WRITTEN TASKS:
[a] Format the rows, from the first one through the line containing "[509, 494, 556, 508] StreetNumber: 1165", inclusive, as a JSON list of strings with one string per line, omitting blank lines.
[b] Pick up the text on machine vision standards where it stops, and continue it.

PASSAGE PROVIDED:
● ● ● ● ● ● ●

Standards Activity Overview

Machine vision standards are developed and supported to provide consistency in software and firmware and interfaces between components and for performance measurement and evaluation. Working groups from many companies around the world collaborate to develop and constantly refine these standards. In most cases, one of several global trade associations hosts and manages a set of standards. These associations work together to promote and help organize the development of standards.

These groups include the Association for Advancing Automation, or A3 (automate.org); the European Machine Vision Association, or EMVA (emva.org); the Japanese Industrial Imaging Association, or JIIA (jiia.org); the German Engineering Federation, or VDMA (vdma.org); and the China Machine Vision Industry Alliance, or CMVU (china-vision.org). These five vision associations meet regularly to coordinate standards development and promote each other’s standards globally in an effort referred to as the G3. Closely related to standards, guides are also available — and in process — to help users design and integrate machine vision solutions successfully. While all machine vision standards are important, perhaps the most recognizable are those that address camera interfaces.


Camera Interface Standards

Camera interface standards deal with the hardware and the software used by component cameras and other imaging systems to connect to and communicate with computers and processors. In terms of hardware, each standard identifies the cables and connectors that will successfully interface with a computer or device (e.g., frame grabber) that follows the same standard. In some cases, the interconnect is unique to the individual standard, but in others, the connections and cables are familiar and widely used in a computing environment.


Hardware Standards

The machine vision marketplace provides five dedicated unique hardware standards for camera interfacing. These are Camera Link, Camera Link HS (CLHS), CoaXPress (CXP), GigE Vision, and USB3 Vision. Another nondedicated, general-purpose computer interface also can be used in machine vision applications — IEEE 1394, or FireWire. The physical attributes regarding cables and connectors for each of these interfaces vary widely as do the specific capabilities of each interface with respect to speed, power implementation, computer interface, cable length, and even the type and composition of the cables. Some selection criteria will be discussed briefly later, but as always, a detailed study of each specification is recommended relative to any individual application.


Software Standards

One camera interface software standard defines the low-level code that executes the communication between the camera and processor. At the most fundamental level, the interface standard indicates the software implementation of a transport layer that executes the physical communication with the camera. Depending on the interface, either a unique, dedicated frame grabber or a standard computer bus adapter is used on the processor side, along with driver software that implements the transport layer communications.

Another software layer associated with camera interface standards is the SDK (software development kit). The SDK provides the interface between a machine vision application and the low-level communications needed to execute basic functions such as identifying connected cameras, configuring cameras, acquiring an image, and handling signals and events passed from the camera. SDKs may vary slightly depending on the camera or interface device manufacturer but overall will adhere to an individual interface standard.

● ● ● ● ● ● ●

ENTRIES:
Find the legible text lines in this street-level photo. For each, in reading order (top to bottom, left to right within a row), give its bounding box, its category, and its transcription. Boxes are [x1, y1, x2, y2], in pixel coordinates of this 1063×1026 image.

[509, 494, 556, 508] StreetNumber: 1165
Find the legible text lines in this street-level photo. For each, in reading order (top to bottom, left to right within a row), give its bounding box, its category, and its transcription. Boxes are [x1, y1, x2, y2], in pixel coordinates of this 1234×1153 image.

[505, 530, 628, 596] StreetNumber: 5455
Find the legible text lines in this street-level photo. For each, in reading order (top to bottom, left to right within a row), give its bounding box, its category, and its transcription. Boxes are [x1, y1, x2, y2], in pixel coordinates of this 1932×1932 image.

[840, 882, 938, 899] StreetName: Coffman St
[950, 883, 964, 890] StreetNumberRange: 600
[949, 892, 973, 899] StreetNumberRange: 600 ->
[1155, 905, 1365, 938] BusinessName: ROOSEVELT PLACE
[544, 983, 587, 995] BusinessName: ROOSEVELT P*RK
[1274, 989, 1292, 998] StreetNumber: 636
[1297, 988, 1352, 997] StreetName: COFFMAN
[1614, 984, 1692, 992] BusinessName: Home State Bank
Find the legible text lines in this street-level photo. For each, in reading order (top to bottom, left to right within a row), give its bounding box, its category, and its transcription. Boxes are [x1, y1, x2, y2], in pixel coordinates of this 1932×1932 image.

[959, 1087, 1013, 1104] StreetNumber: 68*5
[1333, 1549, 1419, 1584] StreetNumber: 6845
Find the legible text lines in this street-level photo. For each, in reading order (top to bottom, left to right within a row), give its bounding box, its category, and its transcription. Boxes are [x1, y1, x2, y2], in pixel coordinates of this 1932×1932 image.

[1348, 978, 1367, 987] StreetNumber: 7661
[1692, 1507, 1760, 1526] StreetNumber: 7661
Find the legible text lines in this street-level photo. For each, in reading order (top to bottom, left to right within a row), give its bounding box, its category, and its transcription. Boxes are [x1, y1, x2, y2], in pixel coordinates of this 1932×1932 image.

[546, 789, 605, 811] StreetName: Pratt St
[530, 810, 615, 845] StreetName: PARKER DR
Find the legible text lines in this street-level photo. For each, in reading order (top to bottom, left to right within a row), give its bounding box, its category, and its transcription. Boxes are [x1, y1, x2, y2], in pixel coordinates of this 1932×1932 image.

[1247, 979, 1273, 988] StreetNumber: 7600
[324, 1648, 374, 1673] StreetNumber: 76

● ● ● ● ● ● ●

RESPONSE LIST:
[a]
[
  "Find the legible text lines in this street-level photo. For each, in reading order (top to bottom, left to right within a row), give its bounding box, its category, and its transcription. Boxes are [x1, y1, x2, y2], in pixel coordinates of this 1063×1026 image.",
  "[509, 494, 556, 508] StreetNumber: 1165"
]

[b]
Two different software interface standards exist for machine vision components. In most hardware interface standards, GenICam (Generic Interface for Cameras) is either the mandatory or optional programming interface. This flexible standard is implemented in both the camera and device. In different modules, GenICam provides a method for common naming of features and pixel formats, defines how to implement a generic interface with the camera, indicates communication techniques associated with the transport layer, and controls protocol and data packets. In the various hardware standards, all or some of these modules might be mandatory or optional.

A second software interface standard relates exclusively to IEEE 1394/FireWire hardware. The IIDC2 standard was developed as an extension of the original Apple IIDC FireWire specification to provide consistency in the control and interface of machine vision cameras using a FireWire connection.


Selecting A Camera Interface Standard

A detailed discussion of camera interface standard selection is beyond the scope of this article. In general, the selection is based on the needs of a specific application. Still, this can be a complex decision based on multiple interface attributes and even subjective preferences. Noted here are some of the practical differentiators to take into account:

  • Bandwidth (speed): Each interface has a specified maximum data throughput capability (which could be considered as image rate) with variations sometimes even within the standard based on cabling configuration. For example, some interfaces require multiple taps (cables) to achieve a higher data transfer rate. As noted below, recent developments in certain standards have resulted in greater speed and bandwidth for those interfaces.
  • Connector preference: The physical connection between the camera and interface device, or frame grabber, might be a consideration in some cases. Of interest could be the physical robustness of the connector and cable for use in a certain application. For example, robotic applications may require cables with high stress tolerance and low bend radius. Another consideration is whether the interface can be easily implemented in optical cabling.
  • Cable length: Cables for different interfaces have dramatically different maximum lengths per the specification. As mentioned, some interfaces natively support optical fiber cables thereby extending the possible length of transmission.
  • Type of interface: Some interfaces require a dedicated interface card, or frame grabber.
  • Other considerations: GenICam compliance, acquisition trigger type and latency, signal jitter, transmission robustness or redundancy, and other considerations could be of interest in specific applications.

The G3 put together a very useful brochure titled Guide to Understanding Machine Vision Standards. This brochure provides a common template for describing each standard, which allows unbiased comparisons of each standard’s capabilities. The brochure is accessible from any of the G3 trade association websites.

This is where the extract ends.